According to a new report from Fannie Mae’s Economic and Strategic Group (ESR), a combination of rising interest rates and elevated inflation will continue to weigh on the housing market and are now predicting a 1.2% full-year market growth.
The ESR is still predicting a modest “economic contraction” beginning in late 2023 due to the fact that consumers’ resilience to the predicted financial stress remains an unanswered question, and are further predicting that residential fixed investment is projected to decline 8.6% in 2022 and 6.5% in 2023.
Substantially higher mortgage rates are now the limiting reagent of the housing market. The ESR predicts that total home sales will fall 13.5% in 2022, down from their prediction 11.1% in May, and expects that mortgage originations will slide to $2.6 trillion in 2022 and $2.2 trillion in 2023.
It’s no surprise that refinance origination activity has been down in light of rising rates; only an estimated 2% of outstanding mortgages have at least a 50 basis-point incentive to refinance.
“The market’s expectations of the necessary Federal Reserve response to persistent broad-based inflation continue to adjust,” said Doug Duncan, Fannie Mae SVP and Chief Economist. “Tightening financial conditions are slowing economic activity, and consumers are drawing down savings and increasingly relying on credit cards as they seek to maintain current levels of consumption.”
“The significant, sudden rise in interest rates is beginning to be felt widely as employment growth slows and stock market valuations fall,” Duncan said. “Nowhere is this more evident than in housing affordability measures, with the prospective monthly payment on a typical new mortgage climbing dramatically. As a result, both new and existing home sales continue to slow, while refinance activity has fallen substantially, with what’s left largely consisting of equity extraction.”
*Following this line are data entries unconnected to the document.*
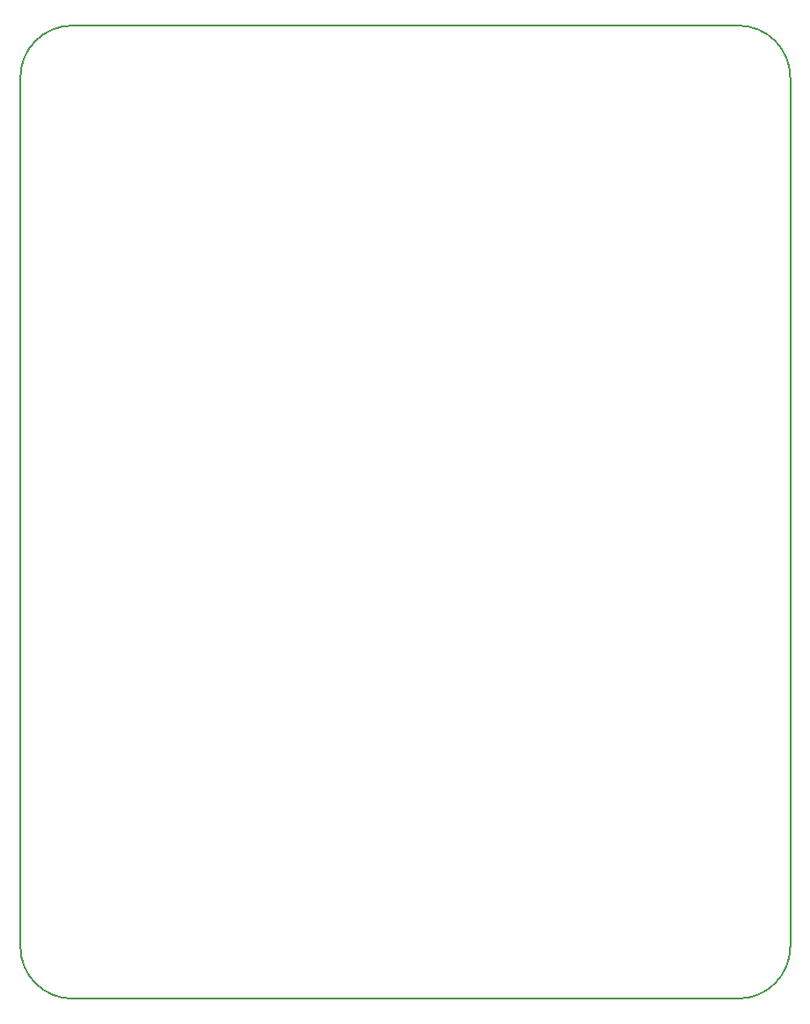
<source format=gbr>
G04 #@! TF.GenerationSoftware,KiCad,Pcbnew,(5.1.2)-1*
G04 #@! TF.CreationDate,2019-05-27T14:02:08+07:00*
G04 #@! TF.ProjectId,numpad,6e756d70-6164-42e6-9b69-6361645f7063,rev?*
G04 #@! TF.SameCoordinates,Original*
G04 #@! TF.FileFunction,Profile,NP*
%FSLAX46Y46*%
G04 Gerber Fmt 4.6, Leading zero omitted, Abs format (unit mm)*
G04 Created by KiCad (PCBNEW (5.1.2)-1) date 2019-05-27 14:02:08*
%MOMM*%
%LPD*%
G04 APERTURE LIST*
%ADD10C,0.200000*%
G04 APERTURE END LIST*
D10*
X40931986Y-18740783D02*
X105132201Y-18740783D01*
X35931986Y-107466077D02*
X35931986Y-23740783D01*
X105132201Y-112466077D02*
X40931986Y-112466077D01*
X110132201Y-23740783D02*
X110132201Y-107466077D01*
X40931986Y-112466077D02*
G75*
G02X35931986Y-107466077I0J5000000D01*
G01*
X35931986Y-23740783D02*
G75*
G02X40931986Y-18740783I5000000J0D01*
G01*
X110132201Y-107466077D02*
G75*
G02X105132201Y-112466077I-5000000J0D01*
G01*
X105132201Y-18740783D02*
G75*
G02X110132201Y-23740783I0J-5000000D01*
G01*
M02*

</source>
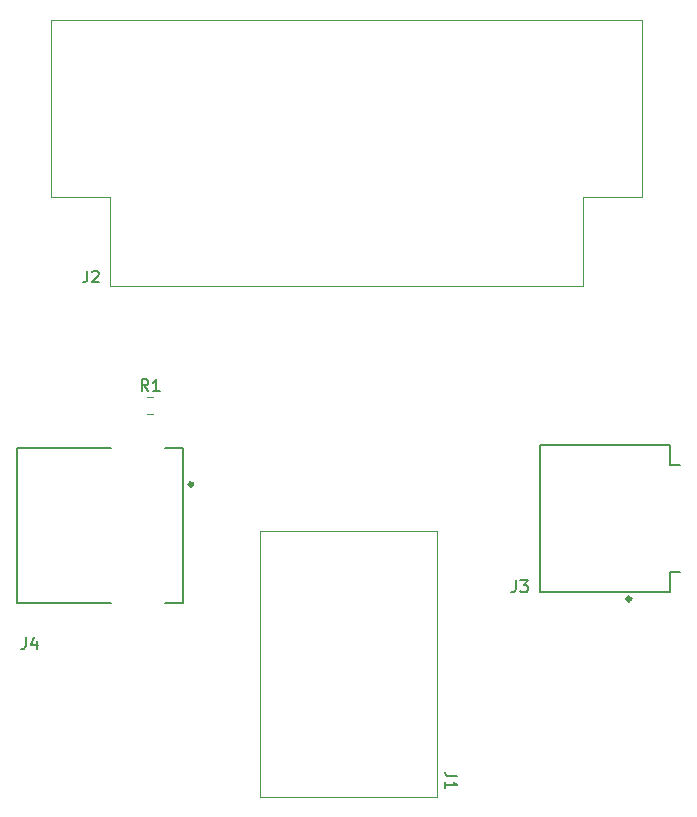
<source format=gbr>
G04 #@! TF.GenerationSoftware,KiCad,Pcbnew,(5.1.0)-1*
G04 #@! TF.CreationDate,2021-05-27T14:19:51-05:00*
G04 #@! TF.ProjectId,2014 Mazda CX-5 Head Unit Adapter,32303134-204d-4617-9a64-612043582d35,rev?*
G04 #@! TF.SameCoordinates,Original*
G04 #@! TF.FileFunction,Legend,Top*
G04 #@! TF.FilePolarity,Positive*
%FSLAX46Y46*%
G04 Gerber Fmt 4.6, Leading zero omitted, Abs format (unit mm)*
G04 Created by KiCad (PCBNEW (5.1.0)-1) date 2021-05-27 14:19:51*
%MOMM*%
%LPD*%
G04 APERTURE LIST*
%ADD10C,0.120000*%
%ADD11C,0.340000*%
%ADD12C,0.127000*%
%ADD13C,0.300000*%
%ADD14C,0.150000*%
G04 APERTURE END LIST*
D10*
X178340000Y-155960000D02*
X170840000Y-155960000D01*
X170840000Y-155960000D02*
X170840000Y-133460000D01*
X170840000Y-133460000D02*
X185840000Y-133460000D01*
X185840000Y-133460000D02*
X185840000Y-155960000D01*
X185840000Y-155960000D02*
X178340000Y-155960000D01*
X158190000Y-112700000D02*
X158190000Y-105200000D01*
X158190000Y-105200000D02*
X153190000Y-105200000D01*
X153190000Y-105200000D02*
X153190000Y-90200000D01*
X153190000Y-90200000D02*
X203190000Y-90200000D01*
X203190000Y-90200000D02*
X203190000Y-105200000D01*
X203190000Y-105200000D02*
X198190000Y-105200000D01*
X198190000Y-105200000D02*
X198190000Y-112700000D01*
X198190000Y-112700000D02*
X158190000Y-112700000D01*
D11*
X202270000Y-139200000D02*
G75*
G03X202270000Y-139200000I-170000J0D01*
G01*
D12*
X205600000Y-127900000D02*
X206400000Y-127900000D01*
X205600000Y-136900000D02*
X206400000Y-136900000D01*
X205600000Y-127900000D02*
X205600000Y-126200000D01*
X205600000Y-138600000D02*
X205600000Y-136900000D01*
X194600000Y-138600000D02*
X205600000Y-138600000D01*
X194600000Y-126200000D02*
X205600000Y-126200000D01*
X194600000Y-138600000D02*
X194600000Y-126200000D01*
D13*
X165170000Y-129490000D02*
G75*
G03X165170000Y-129490000I-150000J0D01*
G01*
D12*
X162820000Y-126425000D02*
X164330000Y-126425000D01*
X150330000Y-126425000D02*
X158240000Y-126425000D01*
X150330000Y-139555000D02*
X150330000Y-126425000D01*
X158240000Y-139555000D02*
X150330000Y-139555000D01*
X164330000Y-139555000D02*
X162820000Y-139555000D01*
X164330000Y-126425000D02*
X164330000Y-139555000D01*
D10*
X161333748Y-122090000D02*
X161856252Y-122090000D01*
X161333748Y-123510000D02*
X161856252Y-123510000D01*
D14*
X187577619Y-154236666D02*
X186863333Y-154236666D01*
X186720476Y-154189047D01*
X186625238Y-154093809D01*
X186577619Y-153950952D01*
X186577619Y-153855714D01*
X186577619Y-155236666D02*
X186577619Y-154665238D01*
X186577619Y-154950952D02*
X187577619Y-154950952D01*
X187434761Y-154855714D01*
X187339523Y-154760476D01*
X187291904Y-154665238D01*
X156236666Y-111412380D02*
X156236666Y-112126666D01*
X156189047Y-112269523D01*
X156093809Y-112364761D01*
X155950952Y-112412380D01*
X155855714Y-112412380D01*
X156665238Y-111507619D02*
X156712857Y-111460000D01*
X156808095Y-111412380D01*
X157046190Y-111412380D01*
X157141428Y-111460000D01*
X157189047Y-111507619D01*
X157236666Y-111602857D01*
X157236666Y-111698095D01*
X157189047Y-111840952D01*
X156617619Y-112412380D01*
X157236666Y-112412380D01*
X192546532Y-137642160D02*
X192546532Y-138356733D01*
X192498894Y-138499648D01*
X192403618Y-138594924D01*
X192260703Y-138642562D01*
X192165427Y-138642562D01*
X192927638Y-137642160D02*
X193546934Y-137642160D01*
X193213467Y-138023266D01*
X193356381Y-138023266D01*
X193451658Y-138070904D01*
X193499296Y-138118542D01*
X193546934Y-138213819D01*
X193546934Y-138452010D01*
X193499296Y-138547286D01*
X193451658Y-138594924D01*
X193356381Y-138642562D01*
X193070552Y-138642562D01*
X192975276Y-138594924D01*
X192927638Y-138547286D01*
X151056328Y-142451824D02*
X151056328Y-143166836D01*
X151008660Y-143309838D01*
X150913325Y-143405173D01*
X150770323Y-143452840D01*
X150674988Y-143452840D01*
X151962009Y-142785496D02*
X151962009Y-143452840D01*
X151723672Y-142404157D02*
X151485334Y-143119168D01*
X152105011Y-143119168D01*
X161428333Y-121602380D02*
X161095000Y-121126190D01*
X160856904Y-121602380D02*
X160856904Y-120602380D01*
X161237857Y-120602380D01*
X161333095Y-120650000D01*
X161380714Y-120697619D01*
X161428333Y-120792857D01*
X161428333Y-120935714D01*
X161380714Y-121030952D01*
X161333095Y-121078571D01*
X161237857Y-121126190D01*
X160856904Y-121126190D01*
X162380714Y-121602380D02*
X161809285Y-121602380D01*
X162095000Y-121602380D02*
X162095000Y-120602380D01*
X161999761Y-120745238D01*
X161904523Y-120840476D01*
X161809285Y-120888095D01*
M02*

</source>
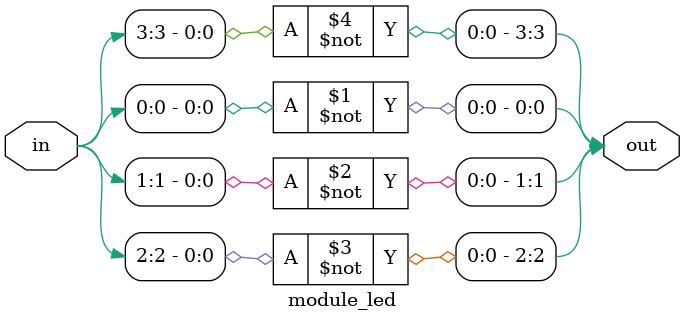
<source format=sv>
module module_led(
    input logic [3:0] in,
    output logic [3:0] out
);

    // Asignación de los LEDs a los bits de entrada
    assign out[0] = ~in[0]; // LED 0
    assign out[1] = ~in[1]; // LED 1
    assign out[2] = ~in[2]; // LED 2
    assign out[3] = ~in[3]; // LED 3

    // Se puede agregar lógica adicional aquí si es necesario
    // para controlar el comportamiento de los LEDs.
    // Por ejemplo, invertir la señal de un LED:
    // assign out[0] = ~in[0]; // Invertir LED 0
endmodule
</source>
“Our view continues to be that the magnitude of response required of monetary and fiscal tightening to return inflation to the Federal Reserve’s target will likely result in a recession, which we currently expect will be modest and occur next year,” Duncan concluded. “Notably, the recent market response to continued heightened inflation suggests that the predicted recession could occur sooner and be deeper than our current baseline forecast.”